── Provided passage ──

Pricing: $299/year/user.

Scripts and plugins

4. Adb-enhanced

Adb-enhanced is a command-line-based free plugin that enables a wide range of useful development features – screen rotation, power-saving mode, granting or revoking permissions, doze and data-saver modes.

5. Deep-clean

Deep-clean is a script that will help you to never clean your Gradle caches manually again. Android developers often have to deal with the redundancies of removing .gradle and build folders manually because the system couldn’t handle the process automatically. 
Thanks to this Kotlin-based script, all Gradle/Android project caches are nuked automatically. Originally, the tool was designed on macOS devices – however, you can use it both on Linux and Windows.

6. Android Input

This is a plugin that runs in IntelliJIDEA and Android Studio. It allows users to enter text into smartphone emulators manually. The tool is equipped with a wide range of convenient features. 

Main features:

  • The log of last used devices. You will not have to choose an emulator manually. 
  • The tool remembers the text a user last typed in – you can paste it without a single click of the mouse.
  • Convenient keyboard shortcuts for fast plugin management. 

Although it’s relatively new, Android Input has gained a wide following among developers and has been downloaded over 2 thousand times. 
The plugin is free to use.

UI Design

UI Design

7. Adobe Experience Design

Adobe XD is a go-to tool for most app designers when it comes to prototyping or building interfaces from scratch. The tool is a solid alternative for Sketch for PC users. 

The platform has an intuitive and easy-to-use interface. Although the platform is new, it does not fall short of wireframing and prototyping features. 

Main features:

  • Voice triggers to manage prototypes conveniently;
  • Third-party integrations;
  • Plugin support;
  • Shared editing support. 

Pricing: $9.99/user/m.

8. Android UX

AndroidUX is a pattern library with thousands of screens, buttons, and designs. It helps developers from all over the world brainstorm design ideas, follow best industry practices and trends. 

The library has been created in 2012 – in seven years, it has become one of the biggest storages of design patterns and ideas. 

Main features:

  • ‘Before and now’ section for monitoring industry trends;
  • A large database of UX/UI-related blog posts;
  • Engaged user community;
  • 1000+ unique design patterns. 

AndroidUX is a free resource.

Testing and Debugging

9. Android Emulator

Android provides an official emulator – you can run it via Eclipse and Android Development Studio. As soon as a developer has installed an SDK, he can create a virtual design and manage it from a separate tab.

───
── Records ──

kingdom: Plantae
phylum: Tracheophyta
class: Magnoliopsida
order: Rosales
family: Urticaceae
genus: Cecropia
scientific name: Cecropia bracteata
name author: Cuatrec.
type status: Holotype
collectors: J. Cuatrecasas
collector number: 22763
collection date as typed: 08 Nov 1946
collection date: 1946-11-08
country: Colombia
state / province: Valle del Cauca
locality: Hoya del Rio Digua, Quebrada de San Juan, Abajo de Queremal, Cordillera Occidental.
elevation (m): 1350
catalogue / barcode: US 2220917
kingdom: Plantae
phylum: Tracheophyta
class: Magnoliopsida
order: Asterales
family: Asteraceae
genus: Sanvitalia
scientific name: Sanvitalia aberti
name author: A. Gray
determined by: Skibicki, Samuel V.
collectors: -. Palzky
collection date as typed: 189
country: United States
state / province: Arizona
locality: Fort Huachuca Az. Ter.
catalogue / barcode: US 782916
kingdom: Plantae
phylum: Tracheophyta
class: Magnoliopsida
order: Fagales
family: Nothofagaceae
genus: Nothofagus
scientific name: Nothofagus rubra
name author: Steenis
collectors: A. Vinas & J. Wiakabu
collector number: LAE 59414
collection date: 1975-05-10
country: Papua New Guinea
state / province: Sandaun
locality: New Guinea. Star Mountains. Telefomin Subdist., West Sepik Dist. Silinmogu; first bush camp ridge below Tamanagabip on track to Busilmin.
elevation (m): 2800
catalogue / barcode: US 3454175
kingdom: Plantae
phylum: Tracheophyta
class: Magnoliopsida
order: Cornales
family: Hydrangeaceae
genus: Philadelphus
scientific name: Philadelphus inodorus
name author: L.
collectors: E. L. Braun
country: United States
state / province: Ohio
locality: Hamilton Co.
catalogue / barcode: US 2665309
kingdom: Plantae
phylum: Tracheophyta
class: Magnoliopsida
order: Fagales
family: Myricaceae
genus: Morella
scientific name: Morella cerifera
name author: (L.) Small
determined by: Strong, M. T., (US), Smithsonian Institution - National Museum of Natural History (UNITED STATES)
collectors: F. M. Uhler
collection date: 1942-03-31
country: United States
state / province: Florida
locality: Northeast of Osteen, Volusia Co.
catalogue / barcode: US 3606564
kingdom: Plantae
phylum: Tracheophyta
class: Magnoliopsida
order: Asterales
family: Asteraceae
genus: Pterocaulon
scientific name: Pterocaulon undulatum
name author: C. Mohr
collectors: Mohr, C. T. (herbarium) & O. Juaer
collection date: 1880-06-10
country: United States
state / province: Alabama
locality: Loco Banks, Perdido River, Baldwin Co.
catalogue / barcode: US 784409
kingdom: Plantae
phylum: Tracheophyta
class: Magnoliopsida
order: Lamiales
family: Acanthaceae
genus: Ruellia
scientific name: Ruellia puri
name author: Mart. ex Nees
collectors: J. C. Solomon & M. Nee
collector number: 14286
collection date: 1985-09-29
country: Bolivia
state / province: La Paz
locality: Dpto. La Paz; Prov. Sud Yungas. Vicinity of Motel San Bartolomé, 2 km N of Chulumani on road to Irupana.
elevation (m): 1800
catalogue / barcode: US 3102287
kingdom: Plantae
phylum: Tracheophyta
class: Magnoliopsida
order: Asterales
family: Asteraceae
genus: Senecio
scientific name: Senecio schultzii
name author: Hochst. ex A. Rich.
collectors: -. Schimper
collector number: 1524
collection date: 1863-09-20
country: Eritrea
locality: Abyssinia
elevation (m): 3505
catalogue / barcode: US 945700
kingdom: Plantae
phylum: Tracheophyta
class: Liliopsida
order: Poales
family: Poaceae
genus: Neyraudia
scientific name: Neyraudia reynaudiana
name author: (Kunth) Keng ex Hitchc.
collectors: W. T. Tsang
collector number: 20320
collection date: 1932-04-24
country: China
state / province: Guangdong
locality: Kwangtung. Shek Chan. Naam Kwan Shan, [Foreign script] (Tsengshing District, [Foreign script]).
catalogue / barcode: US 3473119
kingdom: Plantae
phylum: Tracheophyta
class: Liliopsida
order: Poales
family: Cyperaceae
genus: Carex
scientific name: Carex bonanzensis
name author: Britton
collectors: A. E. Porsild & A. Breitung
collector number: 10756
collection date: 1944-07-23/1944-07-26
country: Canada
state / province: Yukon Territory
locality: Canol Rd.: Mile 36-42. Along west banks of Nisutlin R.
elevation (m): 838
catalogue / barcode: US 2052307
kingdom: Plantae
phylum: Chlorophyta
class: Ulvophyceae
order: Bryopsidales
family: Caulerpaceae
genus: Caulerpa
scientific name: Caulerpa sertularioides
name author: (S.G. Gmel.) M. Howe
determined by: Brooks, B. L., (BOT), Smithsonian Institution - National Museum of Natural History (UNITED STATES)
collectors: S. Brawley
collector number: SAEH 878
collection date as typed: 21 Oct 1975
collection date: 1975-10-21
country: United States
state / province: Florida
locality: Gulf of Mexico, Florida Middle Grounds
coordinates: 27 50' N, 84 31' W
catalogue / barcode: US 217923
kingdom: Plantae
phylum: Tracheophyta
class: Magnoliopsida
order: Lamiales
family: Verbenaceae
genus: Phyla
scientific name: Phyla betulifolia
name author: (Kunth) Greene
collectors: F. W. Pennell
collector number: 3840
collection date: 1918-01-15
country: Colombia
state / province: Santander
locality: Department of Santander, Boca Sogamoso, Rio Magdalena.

───

:: Tasks to complete ::
1 > In the passage on Android development tools, how many times has Android Input been downloaded?
2 > Write the next part of the passage on Android development tools, picking up after its last sentence.
You won't need the stored data entries for this.

:: Solved tasks ::
1 > Over 2 thousand times.

2 >
The emulator lists all the devices created during the testing process – you can select any of them. There are keyboard shortcuts that help you navigate the platform faster and conveniently. 

Main features:

  • A virtual devices has all the properties of a physical one;
  • A range of performance testing tools that help evaluate the network speed, rotation, and hardware sensors;
  • A troubleshooting suite. 

Pricing: Android Emulator is free.

10. Instabug

Instabug is one of the most renowned names in the app development industry. The tool is used by dozens of acclaimed development teams – BuzzFeed, Mashable, Yahoo, PayPal, and others. 

Instabug allows teams to create shared bug-reporting accounts. You can maintain a real-time bug log and share screenshots with each other. 

Main features:

  • Bug and crash reporter;
  • Automated screenshot capturing and video recording;
  • Hierarchy change viewer;
  • Third-party integrations;
  • In-app chat for development teams. 


There’s a free trial and a series of paid subscriptions:

  • Bronze – $49/user/m;
  • Silver – $149/user/m;
  • Gold – $349/user/m;
  • Enterprise – custom pricing.


Project teams can take advantage of hundreds of android development tools and assistive instruments. As software engineers get more experience, they form a person technology stack, choose their favorite environments, design, and debugging tools.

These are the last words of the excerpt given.